A critical input validation vulnerability in Apache Superset exposes affected installations to arbitrary file read attacks by authenticated users through specially crafted MariaDB connections. The flaw leverages the LOCAL_INFILE capability—a database feature disabled by default on MariaDB servers but potentially exploitable under specific configuration conditions. Security researchers reviewing the Superset codebase identified that an authenticated attacker with sufficient database privileges could establish a MariaDB connection with local_infile enabled, then execute specific SQL commands to pull files from the web server filesystem directly into database tables. The attacker's ability to read server files depends on both the MariaDB server and the local MySQL client on the web server permitting LOCAL_INFILE requests—conditions that may exist in shared hosting or improperly hardened deployments.
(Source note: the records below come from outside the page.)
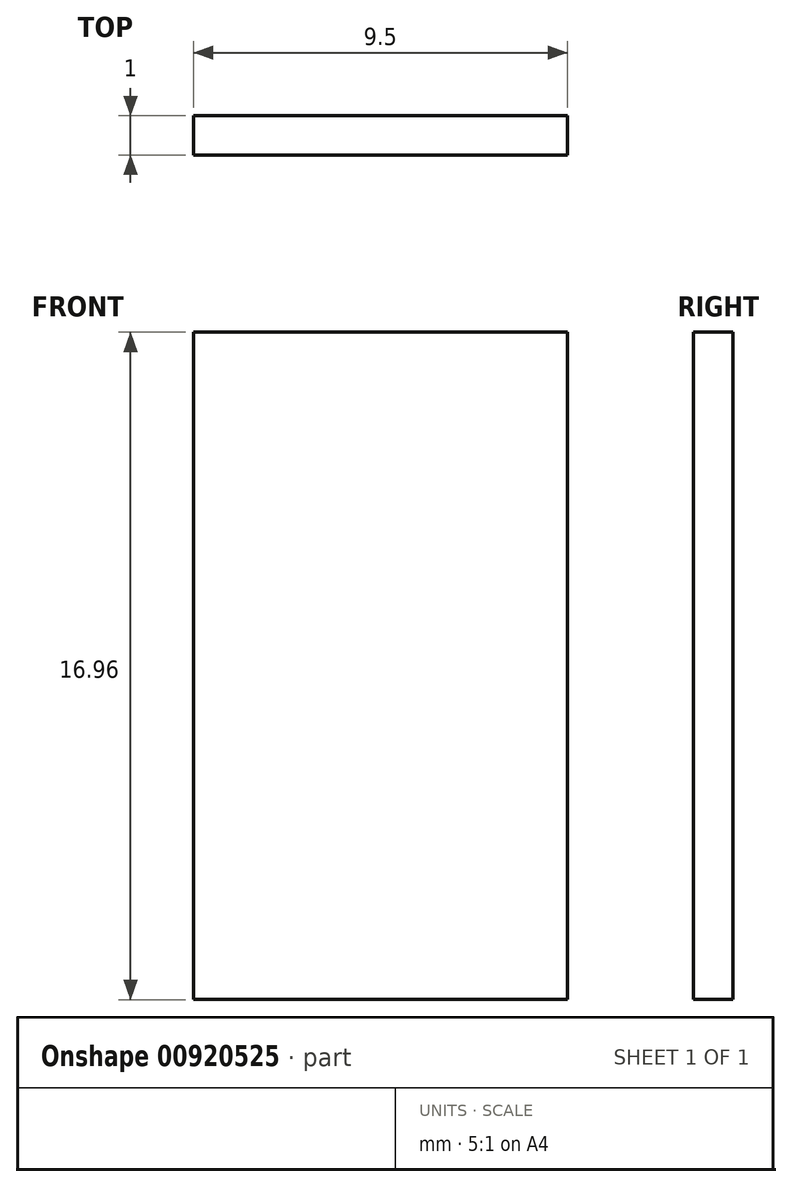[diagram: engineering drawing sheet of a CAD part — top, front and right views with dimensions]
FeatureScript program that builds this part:
annotation { "Feature Type Name" : "Feature", "Feature Type Description" : "" }
export const myFeature = defineFeature(function(context is Context, id is Id, definition is map)
    precondition{}
    {
        {
            var Q0;
            Q0=qCreatedBy(makeId("Front.planeOp"),FACE);
            var sketch = newSketch(context, id + "F0", { "sketchPlane" : qUnion([Q0])});
            skLineSegment(sketch, "E0.bottom", {"start": v(4.75, -8.48) * mm, "end": v(-4.75, -8.48) * mm});
            skLineSegment(sketch, "E0.top", {"start": v(4.75, 8.48) * mm, "end": v(-4.75, 8.48) * mm});
            skLineSegment(sketch, "E0.left", {"start": v(4.75, -8.48) * mm, "end": v(4.75, 8.48) * mm});
            skLineSegment(sketch, "E0.right", {"start": v(-4.75, -8.48) * mm, "end": v(-4.75, 8.48) * mm});
            skPoint(sketch, "E0.middle", {"position": v(0, 0) * mm});
            skSolve(sketch);
        }
        {
            var Q0;
            Q0=makeQuery(id+"F0.imprint","IMPRINT",FACE,{"disambiguationData":[TD([[makeQuery(id+"F0.imprint","IMPRINT",EDGE,{"derivedFrom":sQuery(id+"F0.wireOp",EDGE,"E0.bottom")}),-1.0]])]});
            extrude(context, id + "F1", {"entities" : qUnion([Q0]), "depth" : 1 * mm, "offsetDistance" : 25 * mm});
        }
    });
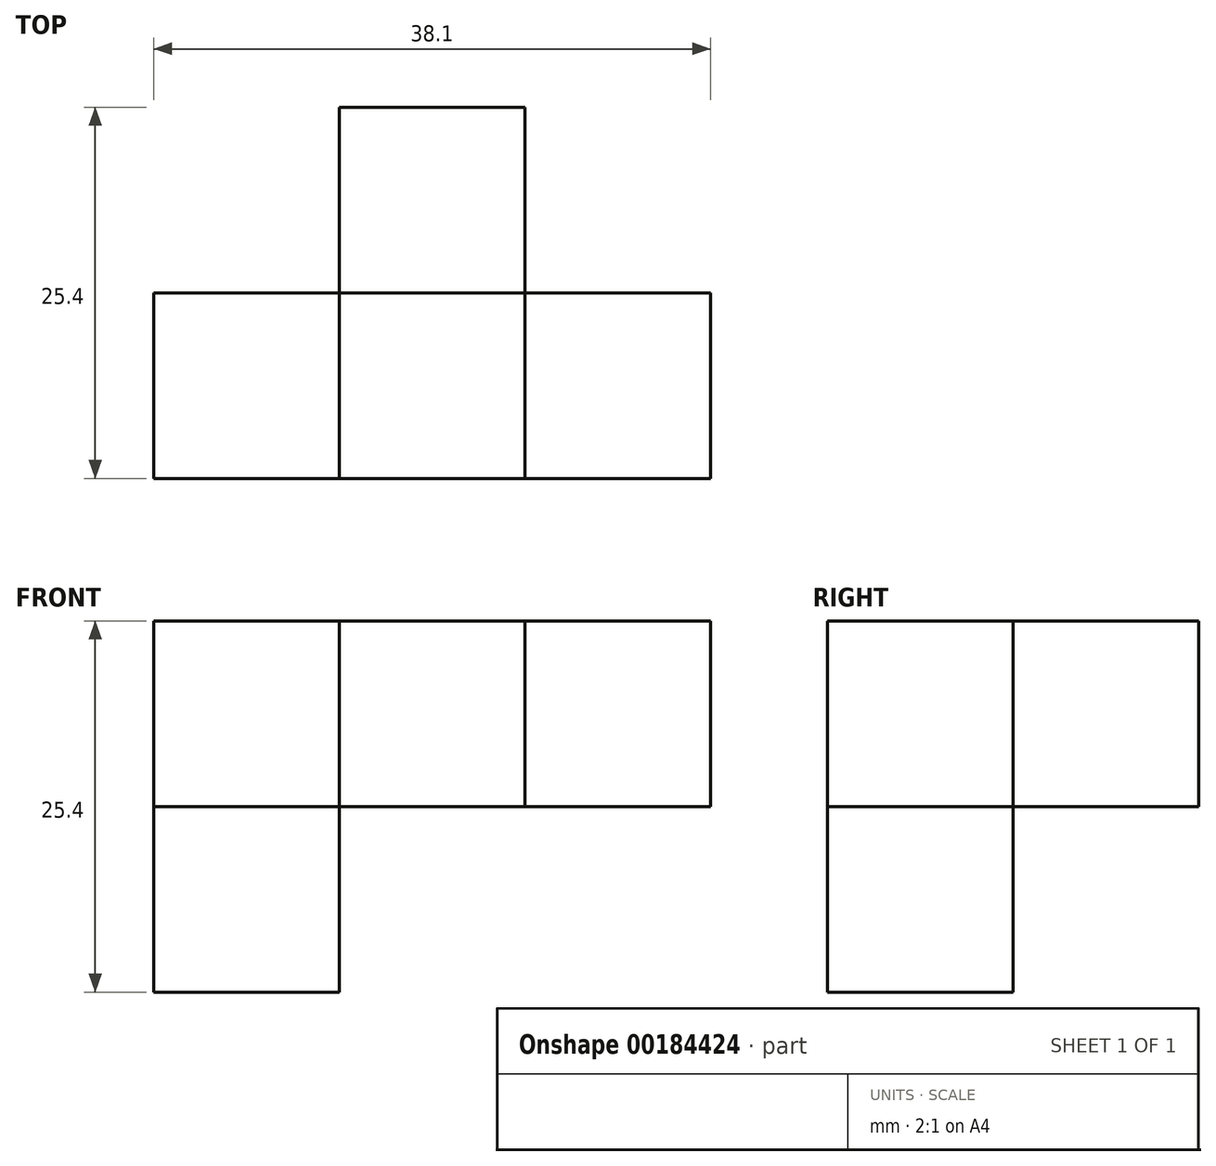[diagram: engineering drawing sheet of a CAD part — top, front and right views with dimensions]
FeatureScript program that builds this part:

Affected versions span before 3.1.3 and the entire 4.0.0 release line. The Apache Superset project has released patched versions 3.1.3 and 4.0.1 to address the improper input validation weakness. Organizations running vulnerable Superset instances, particularly those with multi-tenant access or untrusted user populations, face elevated risk if their MariaDB backends have LOCAL_INFILE enabled. Administrators are advised to verify database configurations restrict local file access, audit Superset deployments for unauthorized database connections, and apply the available security updates without delay.